Explain To Me The Benefits of SM 3.0 For Nvidia

LeGreg · Jul 7, 2004

Humus said:
In two ways. I offers better quality at the same storage space, and it can fit right into the same shader as if a regular texture had been used (no swizzles needed).
[/img]

Humus this screenshot is bogus :
Here is your original dxt5 texture:

But if we take care to recompress it correctly:

Here is the original rendering (on my radeon 9700) :

and with the recompressed dxt5 :

Of course I agree for the extra swizzling.

Evildeus · Jul 7, 2004

So it seems that Humus' horrible DXT5 was just a bad compression of texture?

991060 · Jul 7, 2004

LeGreg, can you upload the modified texture for us?

Simon F · Jul 7, 2004

DemoCoder said:
Humus, Isn't that a bit disingenous? 3Dc requires adding additional shader instructions to compute the Z coordinate so it can not "fit right into the same shader" any easier than the DXT5 method. Thus, to support either DXT5 or 3Dc, you need to add extra instructions, and writing ".xyzw" vs ".wzyx" on one of the instructions is equally laborious.

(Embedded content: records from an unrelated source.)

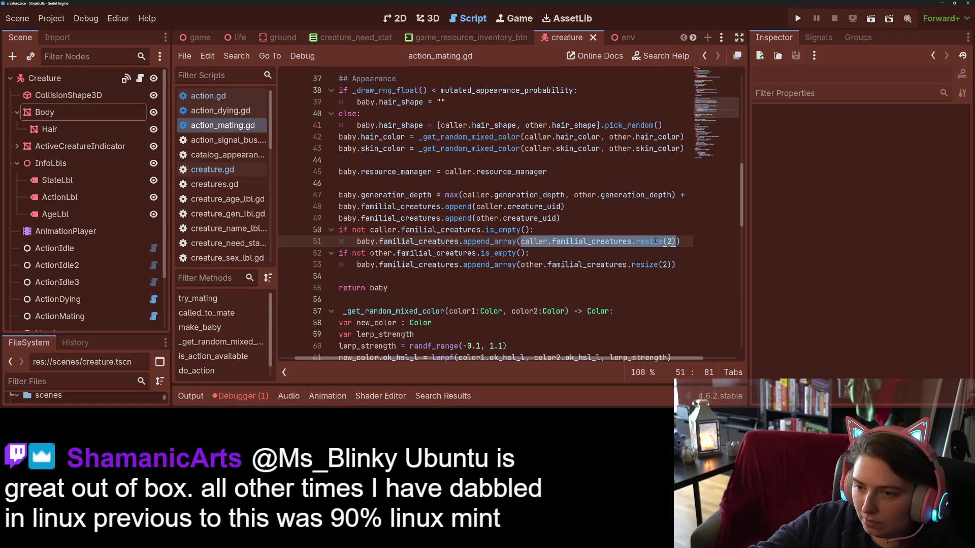
left_click(587, 231)
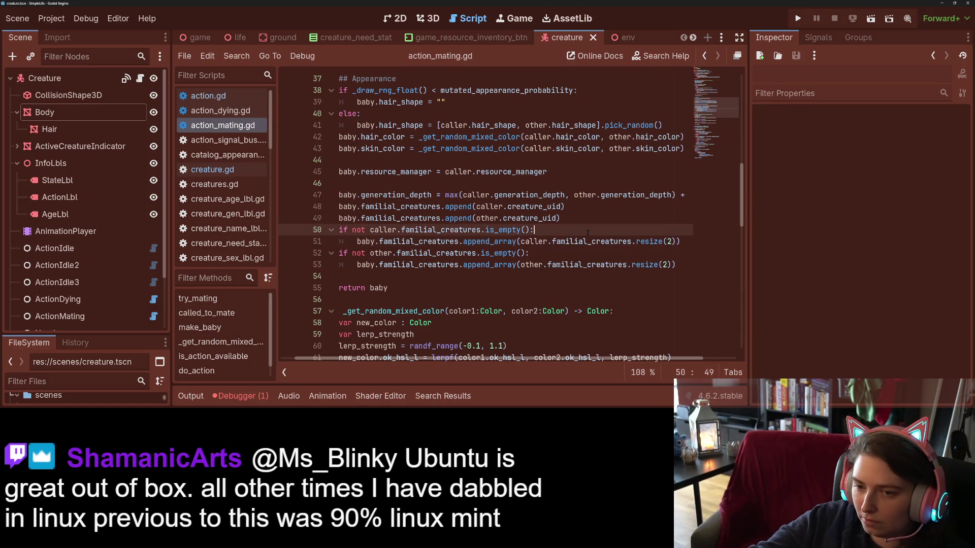
key("ctrl+z")
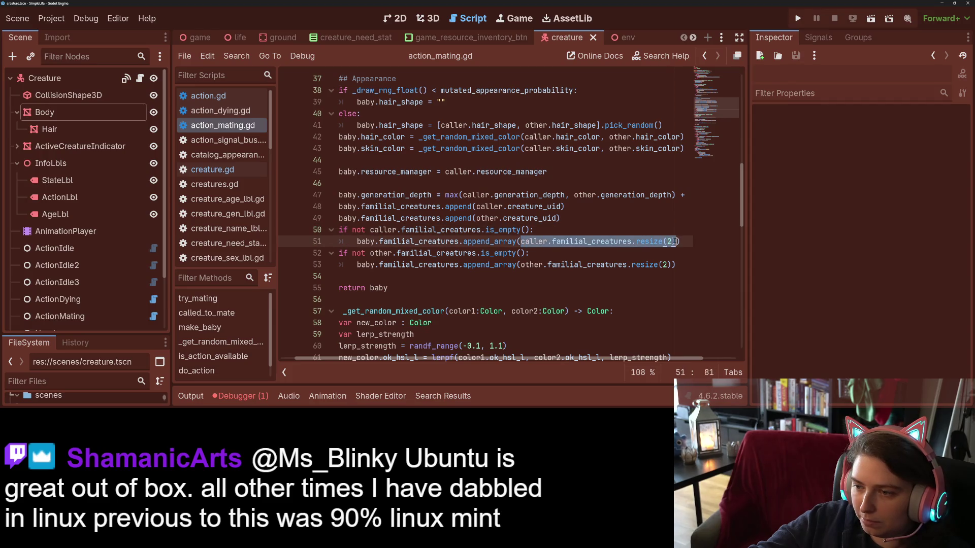
left_click(588, 231)
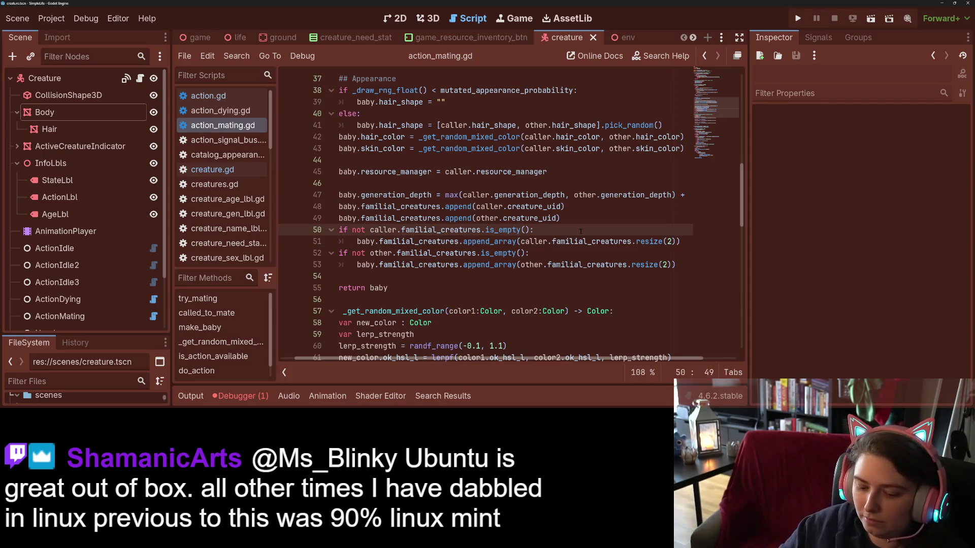
key("Return")
type("var ")
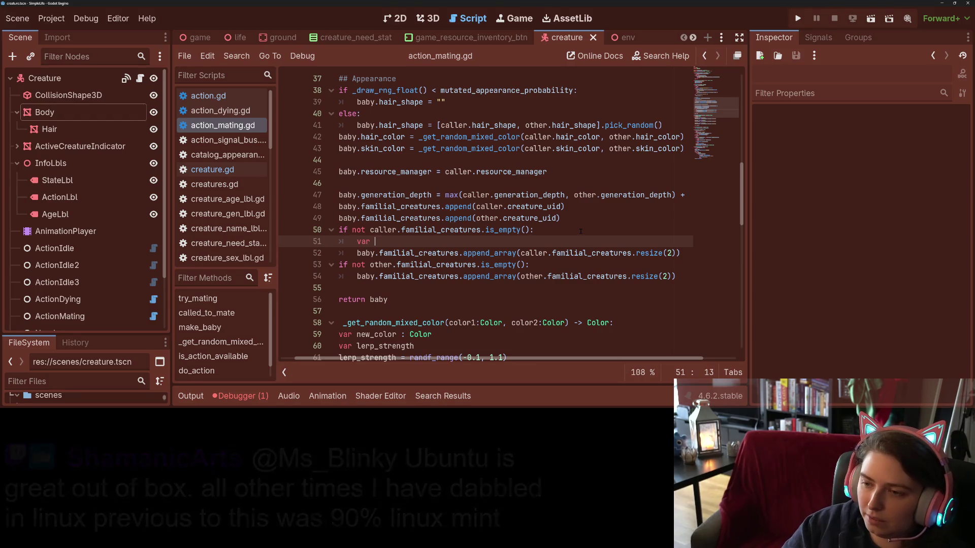
type("caller")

It is true that there is a slight IQ improvement, but the comparison you should be making is low-res uncompressed normal maps vs DXT5/3DC, and in that comparison (hi-res DXT5 vs uncompressed low-res), DXT5 is clearly a large improvement.

ATI seems to be trying to sell the idea that games should only support non-3Dc low-res maps and hi-res 3Dc maps, in an attempt to kill off one of their own ideas: DXT5 for normal map compression. But it doesn't wash, because the labor to support DXT5 is minimal, while the improvement is large. Both 3Dc and DXT5 should be supported.

Having just looked at Humus's test pictures, it just occured to me that one possible reason that the DXT5 example looks so much worse is that the errors/approximations from block to block are all correlated.
Look at the "bands" in the edges of the tiles...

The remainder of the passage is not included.